— 抜粋本文 —
----------
よくスタートアップ(ベンチャー企業)にとって大事なのは、execution(計画を実行しきること)であってアイデアではないと言われる。要はどんなアイデアも実行に移さなくては意味がなくて、逆に言えば実行しきる力があれば、何も希代の名案でなくても十分成功できるという話だ。

この話そのものは何度も言われていることで、お偉い方たちも触れている。

ただぶっちゃけてしまうと、「そんな当たり前のこと、小学生の時に見たTVチャンピオンに教えてもらったもんね」というのが本音である。

一風変わった求道者たちを集めて競わせるTVチャンピオンは結構好きで、小学校の時によく見ていた。ある時、ラーメン通の日本一を決めるという回があり、メンマだけを食べてどこのラーメン屋か当てたり、目隠しをした状態で椅子に座った感触と店長の声だけでどの店か回答していて、子供ながらに「こいつらすげー」と感心したものだ。

その数あるチャレンジの中で特に印象に残っているのが、「出されたラーメンを食べて、どこの店か回答する」というものだ。この設定そのものはかなりベタで、百戦錬磨のラーメン通にとっては楽勝である。ただもう一つ条件があり、出されたラーメンをスープも含めて完食しなければ、回答権は与えられないのだ。

そこで出てきたのが、いかにも激辛なラーメンである。器の中には静脈血を彷彿させる黒ずんだ真っ赤なスープがなみなみと入っている。どうやらこのラーメンは相当有名らしく、出てきた時点でみんな店の名前はすぐにわかったことが、表情から伺える。

しかし忘れてはいけない。この激辛ラーメンを完食しなければ、店の名前がわかっていても回答できないのだ。
----------
— 提供資料 —
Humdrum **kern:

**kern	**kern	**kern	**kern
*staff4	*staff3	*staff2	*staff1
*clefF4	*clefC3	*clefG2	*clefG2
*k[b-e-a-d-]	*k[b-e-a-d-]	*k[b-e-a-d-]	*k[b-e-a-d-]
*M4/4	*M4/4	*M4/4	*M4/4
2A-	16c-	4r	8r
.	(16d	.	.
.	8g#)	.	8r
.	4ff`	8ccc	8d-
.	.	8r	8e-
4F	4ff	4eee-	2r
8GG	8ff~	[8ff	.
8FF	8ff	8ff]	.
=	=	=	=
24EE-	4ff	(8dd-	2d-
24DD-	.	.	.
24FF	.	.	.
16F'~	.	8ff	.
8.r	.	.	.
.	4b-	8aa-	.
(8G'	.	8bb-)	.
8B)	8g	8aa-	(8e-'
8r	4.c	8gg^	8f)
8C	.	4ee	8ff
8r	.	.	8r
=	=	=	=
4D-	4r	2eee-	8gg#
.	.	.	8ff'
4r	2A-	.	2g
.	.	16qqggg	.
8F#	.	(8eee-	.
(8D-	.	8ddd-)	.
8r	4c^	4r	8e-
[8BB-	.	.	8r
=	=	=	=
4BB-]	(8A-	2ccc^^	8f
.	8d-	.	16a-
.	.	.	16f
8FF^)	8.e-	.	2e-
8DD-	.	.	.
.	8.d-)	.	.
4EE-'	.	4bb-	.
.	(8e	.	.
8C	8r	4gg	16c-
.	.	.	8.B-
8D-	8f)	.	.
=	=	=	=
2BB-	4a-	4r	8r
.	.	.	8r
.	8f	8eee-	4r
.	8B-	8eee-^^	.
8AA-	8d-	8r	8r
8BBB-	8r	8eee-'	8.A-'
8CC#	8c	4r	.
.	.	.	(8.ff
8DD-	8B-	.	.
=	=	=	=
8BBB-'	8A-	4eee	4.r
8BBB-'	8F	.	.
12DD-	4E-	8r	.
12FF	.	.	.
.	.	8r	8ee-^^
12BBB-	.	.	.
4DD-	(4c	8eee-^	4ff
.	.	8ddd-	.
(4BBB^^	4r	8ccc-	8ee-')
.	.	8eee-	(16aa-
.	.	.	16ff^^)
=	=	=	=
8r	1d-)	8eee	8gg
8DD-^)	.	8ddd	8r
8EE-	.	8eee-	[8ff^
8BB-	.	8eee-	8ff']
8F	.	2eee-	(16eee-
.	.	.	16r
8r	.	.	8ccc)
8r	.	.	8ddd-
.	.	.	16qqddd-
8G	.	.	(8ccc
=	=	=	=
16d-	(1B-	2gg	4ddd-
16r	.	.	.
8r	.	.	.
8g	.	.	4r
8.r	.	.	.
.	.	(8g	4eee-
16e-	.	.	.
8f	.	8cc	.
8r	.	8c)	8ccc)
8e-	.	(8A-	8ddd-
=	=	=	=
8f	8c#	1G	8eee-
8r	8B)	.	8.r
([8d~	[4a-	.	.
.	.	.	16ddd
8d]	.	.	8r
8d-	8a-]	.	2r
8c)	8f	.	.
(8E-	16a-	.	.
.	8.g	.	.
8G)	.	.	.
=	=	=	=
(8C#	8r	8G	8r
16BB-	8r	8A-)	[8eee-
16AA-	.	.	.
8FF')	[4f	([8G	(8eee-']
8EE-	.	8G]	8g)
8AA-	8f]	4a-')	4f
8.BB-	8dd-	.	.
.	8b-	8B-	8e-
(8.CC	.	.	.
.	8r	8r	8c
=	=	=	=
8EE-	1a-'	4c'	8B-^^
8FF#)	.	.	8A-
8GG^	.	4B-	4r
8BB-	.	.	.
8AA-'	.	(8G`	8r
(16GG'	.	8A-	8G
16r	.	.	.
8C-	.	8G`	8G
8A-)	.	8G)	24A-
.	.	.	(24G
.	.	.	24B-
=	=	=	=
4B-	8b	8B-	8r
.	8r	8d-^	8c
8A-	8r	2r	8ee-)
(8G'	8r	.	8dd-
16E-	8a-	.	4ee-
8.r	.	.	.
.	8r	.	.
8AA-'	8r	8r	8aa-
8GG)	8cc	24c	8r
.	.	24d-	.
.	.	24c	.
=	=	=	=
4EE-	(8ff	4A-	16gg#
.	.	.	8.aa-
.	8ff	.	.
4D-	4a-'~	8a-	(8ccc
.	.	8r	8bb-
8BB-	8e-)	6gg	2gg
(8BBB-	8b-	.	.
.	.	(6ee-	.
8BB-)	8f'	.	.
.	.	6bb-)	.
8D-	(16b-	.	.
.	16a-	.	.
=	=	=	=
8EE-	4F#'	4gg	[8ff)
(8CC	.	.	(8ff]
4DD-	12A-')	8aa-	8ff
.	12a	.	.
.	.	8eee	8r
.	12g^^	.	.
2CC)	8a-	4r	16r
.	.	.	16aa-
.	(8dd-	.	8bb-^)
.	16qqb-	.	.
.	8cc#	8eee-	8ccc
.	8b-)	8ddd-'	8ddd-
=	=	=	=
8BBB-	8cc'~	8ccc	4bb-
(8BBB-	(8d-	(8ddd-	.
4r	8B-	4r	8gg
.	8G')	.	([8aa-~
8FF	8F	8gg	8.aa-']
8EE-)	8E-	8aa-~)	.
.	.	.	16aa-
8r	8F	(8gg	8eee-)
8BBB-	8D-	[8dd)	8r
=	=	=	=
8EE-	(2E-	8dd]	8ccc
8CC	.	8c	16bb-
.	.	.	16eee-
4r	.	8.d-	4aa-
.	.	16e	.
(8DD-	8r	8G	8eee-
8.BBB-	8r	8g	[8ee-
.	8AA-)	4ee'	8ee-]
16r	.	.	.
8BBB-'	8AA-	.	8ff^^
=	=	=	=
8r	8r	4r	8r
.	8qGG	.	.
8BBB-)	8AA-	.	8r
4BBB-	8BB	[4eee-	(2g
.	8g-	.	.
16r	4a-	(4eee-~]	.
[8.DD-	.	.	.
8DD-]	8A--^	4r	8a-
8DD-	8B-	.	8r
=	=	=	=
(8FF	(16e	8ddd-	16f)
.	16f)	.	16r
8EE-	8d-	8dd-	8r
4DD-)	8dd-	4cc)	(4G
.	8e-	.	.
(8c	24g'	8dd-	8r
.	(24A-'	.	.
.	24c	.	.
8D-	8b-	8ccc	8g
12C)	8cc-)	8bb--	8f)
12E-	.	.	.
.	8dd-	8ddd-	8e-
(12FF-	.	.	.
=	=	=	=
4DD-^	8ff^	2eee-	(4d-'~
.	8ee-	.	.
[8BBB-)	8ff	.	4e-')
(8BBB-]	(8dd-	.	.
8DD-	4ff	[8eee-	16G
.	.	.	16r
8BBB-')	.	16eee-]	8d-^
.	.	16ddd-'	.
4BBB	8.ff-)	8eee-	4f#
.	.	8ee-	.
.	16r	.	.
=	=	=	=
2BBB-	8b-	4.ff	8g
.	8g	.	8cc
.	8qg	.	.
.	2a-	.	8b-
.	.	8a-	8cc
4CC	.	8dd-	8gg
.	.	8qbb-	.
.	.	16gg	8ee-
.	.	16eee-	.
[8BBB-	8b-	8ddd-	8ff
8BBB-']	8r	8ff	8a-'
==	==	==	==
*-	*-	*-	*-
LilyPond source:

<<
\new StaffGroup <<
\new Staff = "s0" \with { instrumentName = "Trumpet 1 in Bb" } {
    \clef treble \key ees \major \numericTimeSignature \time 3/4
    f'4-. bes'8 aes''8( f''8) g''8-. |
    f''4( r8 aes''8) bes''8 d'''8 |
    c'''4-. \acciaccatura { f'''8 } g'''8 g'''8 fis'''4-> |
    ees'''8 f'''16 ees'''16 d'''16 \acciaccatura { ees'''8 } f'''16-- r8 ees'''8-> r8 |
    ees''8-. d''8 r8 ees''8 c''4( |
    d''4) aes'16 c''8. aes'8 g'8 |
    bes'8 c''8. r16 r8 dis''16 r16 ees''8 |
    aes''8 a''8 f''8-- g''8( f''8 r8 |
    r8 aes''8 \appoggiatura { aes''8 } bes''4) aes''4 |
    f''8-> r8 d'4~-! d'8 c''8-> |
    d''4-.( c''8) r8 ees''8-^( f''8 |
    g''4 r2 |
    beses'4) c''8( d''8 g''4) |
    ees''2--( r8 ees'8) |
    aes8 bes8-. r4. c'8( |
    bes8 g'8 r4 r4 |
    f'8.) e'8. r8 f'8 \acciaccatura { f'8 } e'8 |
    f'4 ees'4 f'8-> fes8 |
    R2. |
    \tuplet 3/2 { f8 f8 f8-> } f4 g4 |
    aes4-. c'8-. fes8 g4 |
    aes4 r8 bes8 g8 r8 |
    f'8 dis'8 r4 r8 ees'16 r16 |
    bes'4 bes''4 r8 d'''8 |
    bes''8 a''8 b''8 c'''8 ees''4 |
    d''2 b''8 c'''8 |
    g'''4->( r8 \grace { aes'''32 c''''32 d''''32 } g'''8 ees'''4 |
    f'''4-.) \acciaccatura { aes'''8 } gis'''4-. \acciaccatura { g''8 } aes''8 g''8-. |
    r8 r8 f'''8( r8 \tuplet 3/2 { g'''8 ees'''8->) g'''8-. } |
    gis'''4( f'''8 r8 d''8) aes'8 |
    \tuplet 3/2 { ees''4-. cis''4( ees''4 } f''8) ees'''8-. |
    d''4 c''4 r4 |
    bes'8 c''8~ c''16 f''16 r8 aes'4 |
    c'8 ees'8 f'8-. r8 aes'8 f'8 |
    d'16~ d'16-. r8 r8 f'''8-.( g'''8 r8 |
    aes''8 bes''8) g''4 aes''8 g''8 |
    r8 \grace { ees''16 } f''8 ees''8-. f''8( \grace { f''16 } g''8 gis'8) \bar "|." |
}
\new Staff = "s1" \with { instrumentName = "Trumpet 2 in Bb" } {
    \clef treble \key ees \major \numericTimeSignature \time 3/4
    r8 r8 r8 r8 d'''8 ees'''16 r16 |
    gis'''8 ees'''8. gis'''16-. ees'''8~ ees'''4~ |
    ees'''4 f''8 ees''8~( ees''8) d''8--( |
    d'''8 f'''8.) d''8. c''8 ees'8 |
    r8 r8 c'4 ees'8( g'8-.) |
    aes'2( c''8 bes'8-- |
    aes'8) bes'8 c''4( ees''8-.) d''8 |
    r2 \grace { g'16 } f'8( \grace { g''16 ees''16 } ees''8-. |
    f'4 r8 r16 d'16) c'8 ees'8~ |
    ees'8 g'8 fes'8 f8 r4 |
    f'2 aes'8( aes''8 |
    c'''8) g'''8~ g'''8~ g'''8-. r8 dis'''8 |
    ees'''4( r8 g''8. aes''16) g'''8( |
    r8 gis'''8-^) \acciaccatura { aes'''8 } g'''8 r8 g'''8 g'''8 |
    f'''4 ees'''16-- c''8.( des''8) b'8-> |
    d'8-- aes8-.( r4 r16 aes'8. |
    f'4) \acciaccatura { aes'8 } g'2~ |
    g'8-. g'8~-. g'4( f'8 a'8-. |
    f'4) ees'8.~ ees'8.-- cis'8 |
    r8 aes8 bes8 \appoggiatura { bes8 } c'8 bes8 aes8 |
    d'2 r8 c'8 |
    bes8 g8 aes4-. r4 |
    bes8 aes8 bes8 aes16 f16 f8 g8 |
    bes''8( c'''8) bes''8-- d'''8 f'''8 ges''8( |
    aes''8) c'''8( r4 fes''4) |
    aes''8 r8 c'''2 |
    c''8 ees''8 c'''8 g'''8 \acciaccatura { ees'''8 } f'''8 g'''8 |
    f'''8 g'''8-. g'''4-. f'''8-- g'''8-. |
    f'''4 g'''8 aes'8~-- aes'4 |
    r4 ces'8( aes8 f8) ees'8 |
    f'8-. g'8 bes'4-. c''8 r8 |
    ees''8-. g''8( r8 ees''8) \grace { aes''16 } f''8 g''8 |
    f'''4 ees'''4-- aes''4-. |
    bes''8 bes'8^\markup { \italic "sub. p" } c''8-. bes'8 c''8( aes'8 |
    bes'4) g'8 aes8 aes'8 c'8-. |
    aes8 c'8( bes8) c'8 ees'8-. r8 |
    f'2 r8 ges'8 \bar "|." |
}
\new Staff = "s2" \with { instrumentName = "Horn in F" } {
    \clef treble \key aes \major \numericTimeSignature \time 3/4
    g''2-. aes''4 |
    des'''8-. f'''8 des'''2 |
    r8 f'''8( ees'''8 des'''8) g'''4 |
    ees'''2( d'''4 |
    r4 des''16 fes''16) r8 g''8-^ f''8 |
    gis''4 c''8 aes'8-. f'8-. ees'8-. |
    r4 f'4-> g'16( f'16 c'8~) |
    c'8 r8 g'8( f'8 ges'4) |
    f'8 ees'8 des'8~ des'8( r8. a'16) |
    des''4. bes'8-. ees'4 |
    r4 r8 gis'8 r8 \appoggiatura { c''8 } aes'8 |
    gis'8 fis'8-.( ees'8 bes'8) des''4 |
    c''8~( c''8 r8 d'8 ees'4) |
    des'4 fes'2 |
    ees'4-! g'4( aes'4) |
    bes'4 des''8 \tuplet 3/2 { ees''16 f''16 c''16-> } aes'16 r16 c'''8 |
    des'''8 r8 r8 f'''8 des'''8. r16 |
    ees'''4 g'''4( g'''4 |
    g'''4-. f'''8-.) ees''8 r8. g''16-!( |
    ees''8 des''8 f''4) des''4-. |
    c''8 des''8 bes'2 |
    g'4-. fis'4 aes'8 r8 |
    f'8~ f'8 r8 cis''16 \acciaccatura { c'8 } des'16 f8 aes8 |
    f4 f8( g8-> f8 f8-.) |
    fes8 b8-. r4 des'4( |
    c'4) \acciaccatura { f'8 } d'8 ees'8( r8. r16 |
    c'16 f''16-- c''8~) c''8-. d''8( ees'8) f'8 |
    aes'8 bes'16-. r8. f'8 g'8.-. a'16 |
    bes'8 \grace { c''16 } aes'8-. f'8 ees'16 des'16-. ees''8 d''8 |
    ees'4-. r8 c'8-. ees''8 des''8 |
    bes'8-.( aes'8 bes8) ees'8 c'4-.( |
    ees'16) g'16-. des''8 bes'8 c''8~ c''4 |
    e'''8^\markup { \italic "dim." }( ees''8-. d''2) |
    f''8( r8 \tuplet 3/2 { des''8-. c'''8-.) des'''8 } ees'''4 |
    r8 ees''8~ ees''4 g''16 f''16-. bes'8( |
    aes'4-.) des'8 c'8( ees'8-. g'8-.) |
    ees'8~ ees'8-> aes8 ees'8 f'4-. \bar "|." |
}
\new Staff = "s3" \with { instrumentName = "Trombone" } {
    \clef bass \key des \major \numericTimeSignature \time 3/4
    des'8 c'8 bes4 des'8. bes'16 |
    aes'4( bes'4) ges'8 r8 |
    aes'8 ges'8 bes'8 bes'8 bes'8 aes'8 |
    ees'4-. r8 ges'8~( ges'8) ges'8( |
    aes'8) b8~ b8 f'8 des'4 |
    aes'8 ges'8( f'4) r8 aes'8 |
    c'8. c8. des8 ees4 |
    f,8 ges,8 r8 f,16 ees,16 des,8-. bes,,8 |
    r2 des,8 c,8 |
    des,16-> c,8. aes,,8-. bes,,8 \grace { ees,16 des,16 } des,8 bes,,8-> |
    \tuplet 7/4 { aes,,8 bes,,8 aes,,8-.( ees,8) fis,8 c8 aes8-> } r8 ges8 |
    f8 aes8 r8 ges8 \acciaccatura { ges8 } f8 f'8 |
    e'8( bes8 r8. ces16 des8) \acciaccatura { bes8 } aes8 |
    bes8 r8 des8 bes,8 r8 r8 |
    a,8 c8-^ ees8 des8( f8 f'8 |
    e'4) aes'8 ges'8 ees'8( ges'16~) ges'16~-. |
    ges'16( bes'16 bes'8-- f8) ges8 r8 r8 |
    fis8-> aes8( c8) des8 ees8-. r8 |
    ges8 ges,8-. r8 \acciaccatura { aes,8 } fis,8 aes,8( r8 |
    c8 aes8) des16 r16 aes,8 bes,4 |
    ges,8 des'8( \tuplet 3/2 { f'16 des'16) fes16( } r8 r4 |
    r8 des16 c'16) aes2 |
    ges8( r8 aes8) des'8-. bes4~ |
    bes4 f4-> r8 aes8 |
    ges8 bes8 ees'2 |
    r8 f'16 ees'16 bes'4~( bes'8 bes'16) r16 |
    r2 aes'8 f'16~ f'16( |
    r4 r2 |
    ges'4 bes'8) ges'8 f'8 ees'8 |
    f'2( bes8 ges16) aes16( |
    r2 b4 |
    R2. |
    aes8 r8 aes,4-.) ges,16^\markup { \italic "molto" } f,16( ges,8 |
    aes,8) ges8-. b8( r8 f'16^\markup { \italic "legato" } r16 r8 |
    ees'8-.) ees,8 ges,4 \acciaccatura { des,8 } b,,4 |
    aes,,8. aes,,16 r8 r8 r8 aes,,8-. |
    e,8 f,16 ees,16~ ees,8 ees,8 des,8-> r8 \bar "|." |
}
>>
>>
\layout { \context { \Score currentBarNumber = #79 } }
----------
— 資料の読解 —
**A.** 激辛ラーメンについての文章のうち、「ただぶっちゃけてしまうと、「」から「食しなければ、回答権は与えられないのだ。」までを、両端の語句も含めて書き写しなさい。
**B.** 激辛ラーメンについての文章を、最後の一文に続けて書き進めなさい。

— 演習の結果 —
**A.**
ただぶっちゃけてしまうと、「そんな当たり前のこと、小学生の時に見たTVチャンピオンに教えてもらったもんね」というのが本音である。

一風変わった求道者たちを集めて競わせるTVチャンピオンは結構好きで、小学校の時によく見ていた。ある時、ラーメン通の日本一を決めるという回があり、メンマだけを食べてどこのラーメン屋か当てたり、目隠しをした状態で椅子に座った感触と店長の声だけでどの店か回答していて、子供ながらに「こいつらすげー」と感心したものだ。

その数あるチャレンジの中で特に印象に残っているのが、「出されたラーメンを食べて、どこの店か回答する」というものだ。この設定そのものはかなりベタで、百戦錬磨のラーメン通にとっては楽勝である。ただもう一つ条件があり、出されたラーメンをスープも含めて完食しなければ、回答権は与えられないのだ。

**B.**
司会者の「はじめ!」の合図で参加者たちが一斉に激辛ラーメンに顔を突っ込んだ。もうそりゃ修羅場である。みんな汗だくになって咳き込みながら、激辛ラーメンをすすり続ける。ぼくも固唾をのんでブラウン管越しに見守る。

数分経ったところで、その中の1人が早押しボタンに手をかけた。器を見ると、確かにきれいさっぱり完食している。テンションマックスの司会者がマイクを渡すと、その人は咳き込みながら言った。

じ、じ、地獄ラーメンひょっとこ!!!

せ、せ、正解である。結局その人は次のステージで消えてしまったのだが、小学生の筆者は、この参加者のガッツに感服したのを覚えている。どのラーメンかわかっていたって食わなきゃいけない。答えがわかっていたって、そこに到るプロセスを飛ばすことはできない。アイデアだけでは意味がなく、executionして初めて結果につながるのだ。

なんでこんな話を書いたかというと、この前ベトナム料理屋でフォーに激辛ソースを入れて食べていたら、先のTVチャンピオンのシーンを思い出したからだ。スタートアップうんぬんのくだりは半ばこじつけである。

ちなみに地獄ラーメンひょっとこは既に閉店しているらしい。